The best way to explain this is through a 'what if' scenario. Let's imagine that Western governments had become alarmed at the balance of payments deficits, and that they had realised that something must be done. Instead of encouraging the credit boom, and boom in government deficits, the government had sought to face the challenge of new competition. The logical policy would have been to address the cost base of their businesses, as well as the cost base of government. Furthermore, they would have realised that the only way forward would have been through a gradual devaluation of their currencies which, whilst making individuals, poorer, would have helped their manufacturing industries remain more competitive, and thereby slow the exodus of industry overseas. It would have been a painful adjustment, but it would have retained capital within the western economies, slowed the competitive growth of China, and would have allowed a relatively painless adjustment.
Instead, what has happened is that the adjustment is now happening. Huge sections of industry have already disappeared overseas, currencies are falling in an uncontrolled way, and so forth.

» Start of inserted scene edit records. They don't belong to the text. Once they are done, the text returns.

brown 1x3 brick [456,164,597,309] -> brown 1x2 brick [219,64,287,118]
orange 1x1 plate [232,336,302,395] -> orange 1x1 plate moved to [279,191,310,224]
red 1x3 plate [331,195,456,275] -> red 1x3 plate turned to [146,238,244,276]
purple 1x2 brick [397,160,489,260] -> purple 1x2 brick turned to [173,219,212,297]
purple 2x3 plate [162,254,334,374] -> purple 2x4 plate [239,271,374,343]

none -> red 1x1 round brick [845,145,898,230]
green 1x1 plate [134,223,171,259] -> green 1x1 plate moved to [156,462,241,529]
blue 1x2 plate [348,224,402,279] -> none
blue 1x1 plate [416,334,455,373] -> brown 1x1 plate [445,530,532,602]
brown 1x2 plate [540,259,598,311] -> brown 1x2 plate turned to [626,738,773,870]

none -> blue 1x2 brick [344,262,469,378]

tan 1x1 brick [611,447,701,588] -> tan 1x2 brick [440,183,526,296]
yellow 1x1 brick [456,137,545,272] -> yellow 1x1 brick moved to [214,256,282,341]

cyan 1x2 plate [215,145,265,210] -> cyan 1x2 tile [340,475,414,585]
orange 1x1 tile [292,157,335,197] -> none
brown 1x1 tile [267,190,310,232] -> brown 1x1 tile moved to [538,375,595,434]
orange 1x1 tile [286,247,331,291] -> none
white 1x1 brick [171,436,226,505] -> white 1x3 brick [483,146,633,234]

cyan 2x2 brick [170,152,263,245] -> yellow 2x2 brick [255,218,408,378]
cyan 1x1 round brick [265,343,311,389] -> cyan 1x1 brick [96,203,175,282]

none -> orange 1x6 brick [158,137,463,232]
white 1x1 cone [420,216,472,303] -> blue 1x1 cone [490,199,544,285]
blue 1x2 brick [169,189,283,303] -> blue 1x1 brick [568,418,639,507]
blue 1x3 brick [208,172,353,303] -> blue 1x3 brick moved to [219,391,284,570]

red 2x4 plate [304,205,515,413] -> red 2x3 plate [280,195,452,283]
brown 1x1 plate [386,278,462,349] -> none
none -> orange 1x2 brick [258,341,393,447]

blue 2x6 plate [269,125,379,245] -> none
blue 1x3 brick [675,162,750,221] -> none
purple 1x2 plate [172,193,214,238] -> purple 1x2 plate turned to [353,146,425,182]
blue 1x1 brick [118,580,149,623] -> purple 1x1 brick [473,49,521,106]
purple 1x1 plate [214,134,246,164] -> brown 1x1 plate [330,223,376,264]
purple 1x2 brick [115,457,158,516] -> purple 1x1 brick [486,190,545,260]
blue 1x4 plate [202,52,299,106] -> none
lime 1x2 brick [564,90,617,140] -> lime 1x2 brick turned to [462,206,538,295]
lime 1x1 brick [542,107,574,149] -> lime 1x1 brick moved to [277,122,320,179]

Now, as Western currencies fall, there is great potential for the Western economies to once again become competitive with the the Chinese and other emerging economies. The West is getting poorer with the drop of the currency, but that was always going to be a necessary adjustment. The cost of labour was always going to have to go through a process of equalisation. The problem now arises that the adjustment is happening at a time when the capital cupboard is bare. The banks are stricken, and government has already stretched credit to breaking point. The result of this is that, if capital is to be raised, it needs to come from the East.
I hope that, at this point, the light is coming on. The situation as it now exists is that the Western economies can only regain their competitiveness based upon finance from the East. This means that large sections of the Western economies are now going to be owned by the East. Either that, or any prospects for recovery will be very, very slow indeed.
Furthermore, it will become apparent that many of the things that we have taken for granted in the West will become unaffordable, such as bloated government and welfare states. Quite simply, if we are to compete with the East, we must either be adding significantly more value than the East can manage, or we need to have at least a comparable cost structure. The latter option looks more realistic.
As I have said, this is a very quick review and is short on facts and figures. However, the principles are very clear, and I believe rational. The current crisis is therefore a rebalancing of the world economy and, unless the West responds to the reality, the problems will persist, if not get worse. We have had very little competition and took 'top dog' status as a natural course of affairs.
We are now learning that this is just not the case.